Hi all,
I’m building a system on Google Cloud Platform and would love architectural input from someone experienced in designing high-concurrency, low-latency pipelines with Cloud Run + task queues.
I have an API running on Cloud Run (Service) that receives user requests and generates tasks.
Each task takes 1–2 minutes on average, sometimes up to 30 minutes.
My goal is that when 100–200 tasks are submitted at once, they are picked up and processed almost instantly (within ~10 seconds delay at most).
In other words: high parallelism with minimal latency and operational simplicity.
Tasks are published to a Pub/Sub topic with a push subscription to a Cloud Run Service.
Problem: Push delivery doesn’t scale up fast enough. It uses a slow-start algorithm that gradually increases load.
Another issue: Cloud Run Service in push mode is limited to 10 min processing (ack deadline), but I need up to 30 mins.
Bottom line: latency is too high and burst handling is weak.
I created a dispatcher that pulls messages from Pub/Sub and dispatches them to Cloud Run Services (via HTTP).
Added counters and concurrency management (semaphores, thread pools).
Problem: Complex to manage state/concurrency across tasks, plus Cloud Run Services still don’t scale fast enough for a true burst.
Switched dispatcher to launch Cloud Run Jobs instead of Services.
Result: even more latency (~2 minutes cold start per task) and way more complexity to orchestrate.
3. Cloud Tasks → Cloud Run Service
Used Cloud Tasks with aggressive settings (max_dispatches_per_second, max_concurrent_dispatches, etc.).
Despite tweaking all limits, Cloud Tasks dispatches very slowly in practice.
Again, Cloud Run doesn’t burst fast enough to handle 100+ requests in parallel without serious delay.
A simple, scalable design that allows:
Accepting user requests via API
Enqueuing tasks quickly
Processing tasks at scale (100–500 concurrent) with minimal latency (few seconds)

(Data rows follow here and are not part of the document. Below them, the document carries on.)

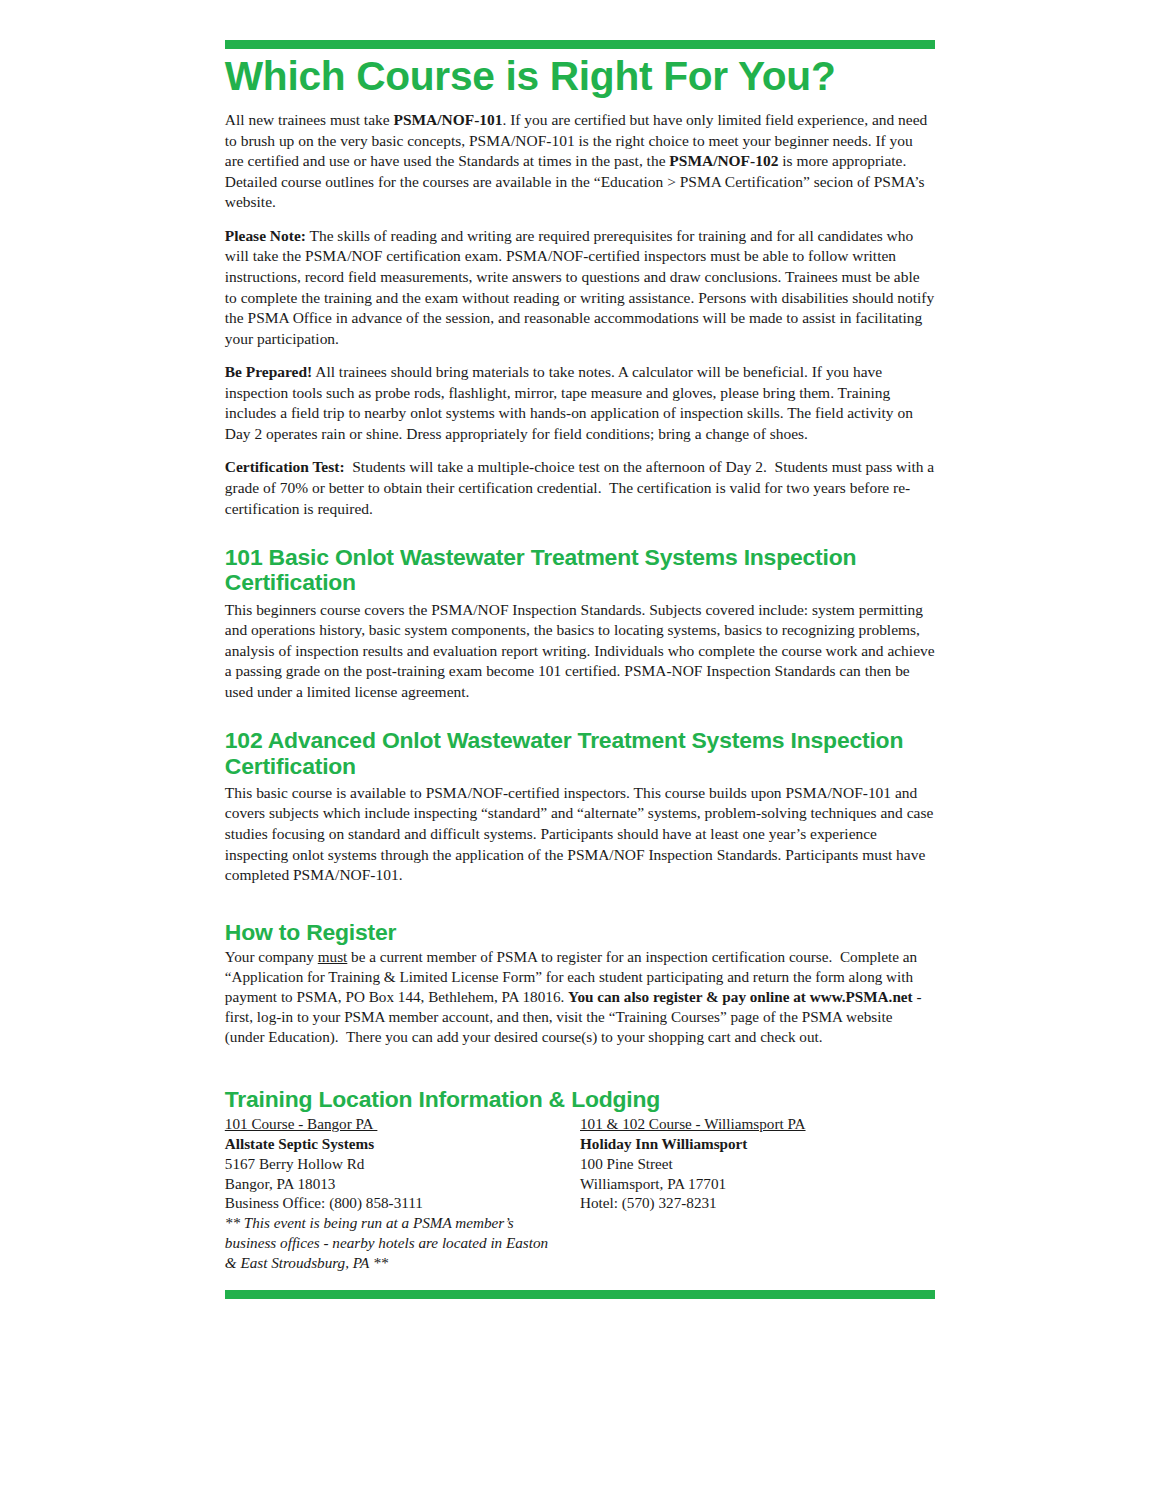Which Course is Right For You?
All new trainees must take PSMA/NOF-101. If you are certified but have only limited field experience, and need to brush up on the very basic concepts, PSMA/NOF-101 is the right choice to meet your beginner needs. If you are certified and use or have used the Standards at times in the past, the PSMA/NOF-102 is more appropriate. Detailed course outlines for the courses are available in the “Education > PSMA Certification” secion of PSMA’s website.
Please Note: The skills of reading and writing are required prerequisites for training and for all candidates who will take the PSMA/NOF certification exam. PSMA/NOF-certified inspectors must be able to follow written instructions, record field measurements, write answers to questions and draw conclusions. Trainees must be able to complete the training and the exam without reading or writing assistance. Persons with disabilities should notify the PSMA Office in advance of the session, and reasonable accommodations will be made to assist in facilitating your participation.
Be Prepared! All trainees should bring materials to take notes. A calculator will be beneficial. If you have inspection tools such as probe rods, flashlight, mirror, tape measure and gloves, please bring them. Training includes a field trip to nearby onlot systems with hands-on application of inspection skills. The field activity on Day 2 operates rain or shine. Dress appropriately for field conditions; bring a change of shoes.
Certification Test: Students will take a multiple-choice test on the afternoon of Day 2. Students must pass with a grade of 70% or better to obtain their certification credential. The certification is valid for two years before re-certification is required.
101 Basic Onlot Wastewater Treatment Systems Inspection Certification
This beginners course covers the PSMA/NOF Inspection Standards. Subjects covered include: system permitting and operations history, basic system components, the basics to locating systems, basics to recognizing problems, analysis of inspection results and evaluation report writing. Individuals who complete the course work and achieve a passing grade on the post-training exam become 101 certified. PSMA-NOF Inspection Standards can then be used under a limited license agreement.
102 Advanced Onlot Wastewater Treatment Systems Inspection Certification
This basic course is available to PSMA/NOF-certified inspectors. This course builds upon PSMA/NOF-101 and covers subjects which include inspecting “standard” and “alternate” systems, problem-solving techniques and case studies focusing on standard and difficult systems. Participants should have at least one year’s experience inspecting onlot systems through the application of the PSMA/NOF Inspection Standards. Participants must have completed PSMA/NOF-101.
How to Register
Your company must be a current member of PSMA to register for an inspection certification course. Complete an “Application for Training & Limited License Form” for each student participating and return the form along with payment to PSMA, PO Box 144, Bethlehem, PA 18016. You can also register & pay online at www.PSMA.net - first, log-in to your PSMA member account, and then, visit the “Training Courses” page of the PSMA website (under Education). There you can add your desired course(s) to your shopping cart and check out.
Training Location Information & Lodging
| 101 Course - Bangor PA Allstate Septic Systems 5167 Berry Hollow Rd Bangor, PA 18013 Business Office: (800) 858-3111 ** This event is being run at a PSMA member’s business offices - nearby hotels are located in Easton & East Stroudsburg, PA ** | 101 & 102 Course - Williamsport PA Holiday Inn Williamsport 100 Pine Street Williamsport, PA 17701 Hotel: (570) 327-8231 |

Keeping task duration support up to 30 minutes
Ideally using Cloud Run, Pub/Sub, or Cloud Tasks, but I’m open to creative use of GKE, Workflows, Eventarc, or even hybrid models if needed — as long as the complexity is kept low.
❓Questions:
Has anyone built something similar with Cloud Run and succeeded with near real-time scaling?
Is Cloud Run Job ever a viable option for 100+ concurrent executions with fast startup?

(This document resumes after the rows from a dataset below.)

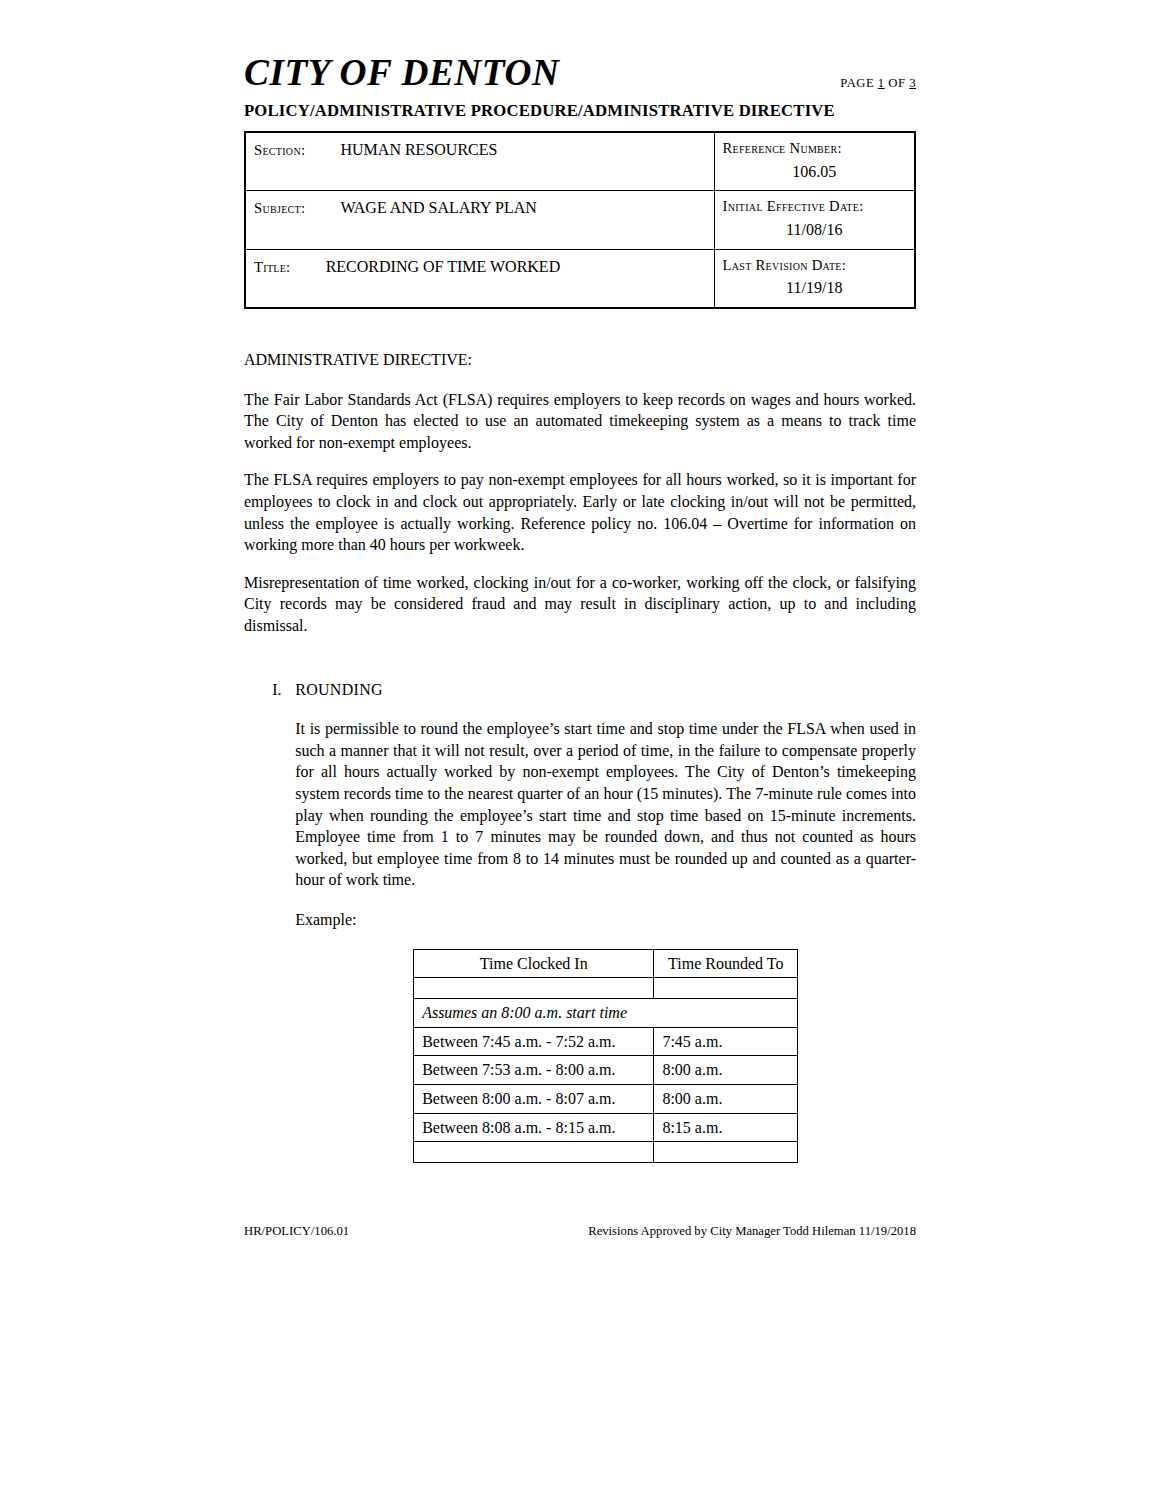CITY OF DENTON
PAGE 1 OF 3
POLICY/ADMINISTRATIVE PROCEDURE/ADMINISTRATIVE DIRECTIVE
| Section: HUMAN RESOURCES | Reference Number: 106.05 |
| Subject: WAGE AND SALARY PLAN | Initial Effective Date: 11/08/16 |
| Title: RECORDING OF TIME WORKED | Last Revision Date: 11/19/18 |
ADMINISTRATIVE DIRECTIVE:
The Fair Labor Standards Act (FLSA) requires employers to keep records on wages and hours worked. The City of Denton has elected to use an automated timekeeping system as a means to track time worked for non-exempt employees.
The FLSA requires employers to pay non-exempt employees for all hours worked, so it is important for employees to clock in and clock out appropriately. Early or late clocking in/out will not be permitted, unless the employee is actually working. Reference policy no. 106.04 – Overtime for information on working more than 40 hours per workweek.
Misrepresentation of time worked, clocking in/out for a co-worker, working off the clock, or falsifying City records may be considered fraud and may result in disciplinary action, up to and including dismissal.
ROUNDING
It is permissible to round the employee’s start time and stop time under the FLSA when used in such a manner that it will not result, over a period of time, in the failure to compensate properly for all hours actually worked by non-exempt employees. The City of Denton’s timekeeping system records time to the nearest quarter of an hour (15 minutes). The 7-minute rule comes into play when rounding the employee’s start time and stop time based on 15-minute increments. Employee time from 1 to 7 minutes may be rounded down, and thus not counted as hours worked, but employee time from 8 to 14 minutes must be rounded up and counted as a quarter-hour of work time.
Example:
| Time Clocked In | Time Rounded To |
| --- | --- |
| Assumes an 8:00 a.m. start time | |
| Between 7:45 a.m. - 7:52 a.m. | 7:45 a.m. |
| Between 7:53 a.m. - 8:00 a.m. | 8:00 a.m. |
| Between 8:00 a.m. - 8:07 a.m. | 8:00 a.m. |
| Between 8:08 a.m. - 8:15 a.m. | 8:15 a.m. |
HR/POLICY/106.01 Revisions Approved by City Manager Todd Hileman 11/19/2018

Should I abandon Cloud Run for something else if low latency at high scale is essential?
Any creative use of GKE Autopilot, Workflows, or Batch that can act as “burstable” workers?

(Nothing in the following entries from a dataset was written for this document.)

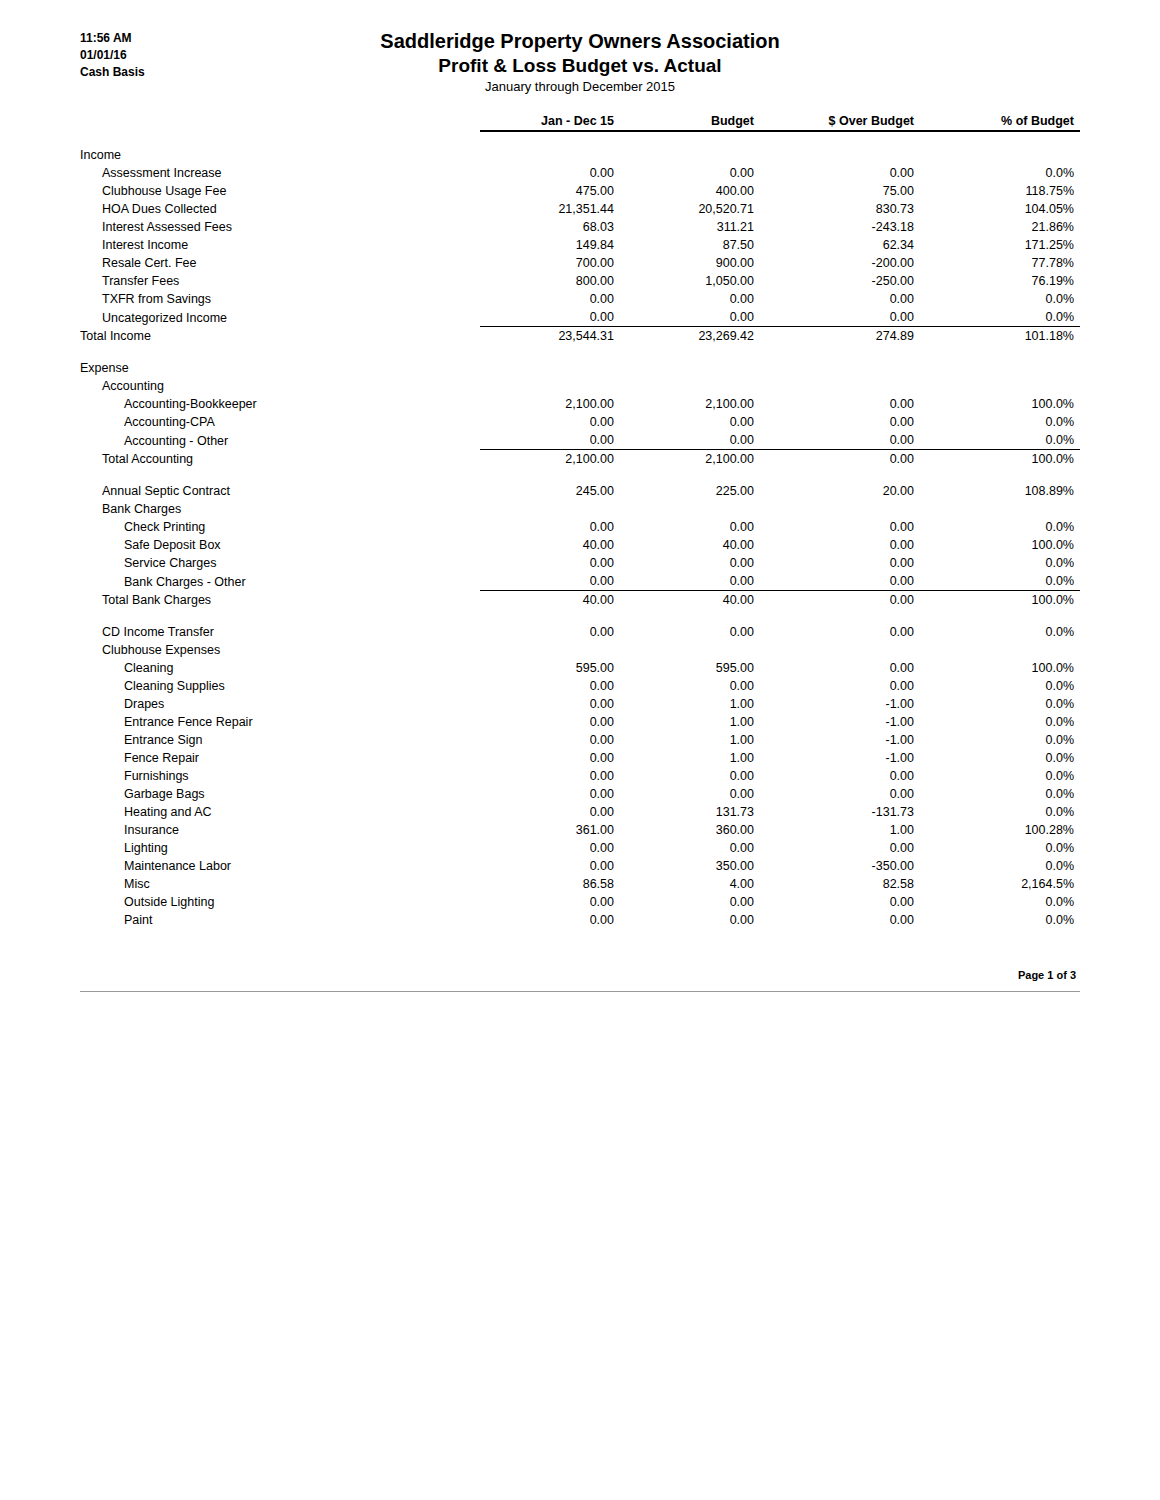11:56 AM
01/01/16
Cash Basis
Saddleridge Property Owners Association
Profit & Loss Budget vs. Actual
January through December 2015
| | Jan - Dec 15 | Budget | $ Over Budget | % of Budget |
| --- | --- | --- | --- | --- |
| Income | | | | |
| Assessment Increase | 0.00 | 0.00 | 0.00 | 0.0% |
| Clubhouse Usage Fee | 475.00 | 400.00 | 75.00 | 118.75% |
| HOA Dues Collected | 21,351.44 | 20,520.71 | 830.73 | 104.05% |
| Interest Assessed Fees | 68.03 | 311.21 | -243.18 | 21.86% |
| Interest Income | 149.84 | 87.50 | 62.34 | 171.25% |
| Resale Cert. Fee | 700.00 | 900.00 | -200.00 | 77.78% |
| Transfer Fees | 800.00 | 1,050.00 | -250.00 | 76.19% |
| TXFR from Savings | 0.00 | 0.00 | 0.00 | 0.0% |
| Uncategorized Income | 0.00 | 0.00 | 0.00 | 0.0% |
| Total Income | 23,544.31 | 23,269.42 | 274.89 | 101.18% |
| Expense | | | | |
| Accounting | | | | |
| Accounting-Bookkeeper | 2,100.00 | 2,100.00 | 0.00 | 100.0% |
| Accounting-CPA | 0.00 | 0.00 | 0.00 | 0.0% |
| Accounting - Other | 0.00 | 0.00 | 0.00 | 0.0% |
| Total Accounting | 2,100.00 | 2,100.00 | 0.00 | 100.0% |
| Annual Septic Contract | 245.00 | 225.00 | 20.00 | 108.89% |
| Bank Charges | | | | |
| Check Printing | 0.00 | 0.00 | 0.00 | 0.0% |
| Safe Deposit Box | 40.00 | 40.00 | 0.00 | 100.0% |
| Service Charges | 0.00 | 0.00 | 0.00 | 0.0% |
| Bank Charges - Other | 0.00 | 0.00 | 0.00 | 0.0% |
| Total Bank Charges | 40.00 | 40.00 | 0.00 | 100.0% |
| CD Income Transfer | 0.00 | 0.00 | 0.00 | 0.0% |
| Clubhouse Expenses | | | | |
| Cleaning | 595.00 | 595.00 | 0.00 | 100.0% |
| Cleaning Supplies | 0.00 | 0.00 | 0.00 | 0.0% |
| Drapes | 0.00 | 1.00 | -1.00 | 0.0% |
| Entrance Fence Repair | 0.00 | 1.00 | -1.00 | 0.0% |
| Entrance Sign | 0.00 | 1.00 | -1.00 | 0.0% |
| Fence Repair | 0.00 | 1.00 | -1.00 | 0.0% |
| Furnishings | 0.00 | 0.00 | 0.00 | 0.0% |
| Garbage Bags | 0.00 | 0.00 | 0.00 | 0.0% |
| Heating and AC | 0.00 | 131.73 | -131.73 | 0.0% |
| Insurance | 361.00 | 360.00 | 1.00 | 100.28% |
| Lighting | 0.00 | 0.00 | 0.00 | 0.0% |
| Maintenance Labor | 0.00 | 350.00 | -350.00 | 0.0% |
| Misc | 86.58 | 4.00 | 82.58 | 2,164.5% |
| Outside Lighting | 0.00 | 0.00 | 0.00 | 0.0% |
| Paint | 0.00 | 0.00 | 0.00 | 0.0% |
Page 1 of 3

Would appreciate any architectural suggestions, war stories, or even referrals to someone who’s built something similar.
Thanks so much 🙏
That's an interesting design problem.
My first thought is: Why is it critical to start the task within 10s if the actual task runs for 2 to 30 minutes? If there's some initial action that needs to happen quickly when the task first starts up, I wonder if you can do that action in the dispatcher service, to give yourself a bit more flexibility on the task startup time.
Looking through your options:
- I agree Cloud Tasks is not a fit here; that product is mostly designed to smooth out spikes, you need the opposite.
- Thank you for the feedback on PubSub's slow startup.
- I would have thought Cloud Run jobs would be the natural answer here. We intend for the first task of each job to start in ~20s; in some regions, it takes a bit longer. I'm surprised you're seeing 2min startup times.
- Have you tried using a Cloud Run service that you call directly, without using a queue in the middle? Cloud Run services now have a request timeout of up to 60 minutes, so this should work, starts fast and is a simple architecture. This is what I'd recommend trying next.
- Another idea is to switch from PubSub Push to PubSub Pull and process the messages with a Cloud Run services with min instances > 0 and instance-based billing (or with a Cloud Run Worker Pool once those launch - this was announced at Next).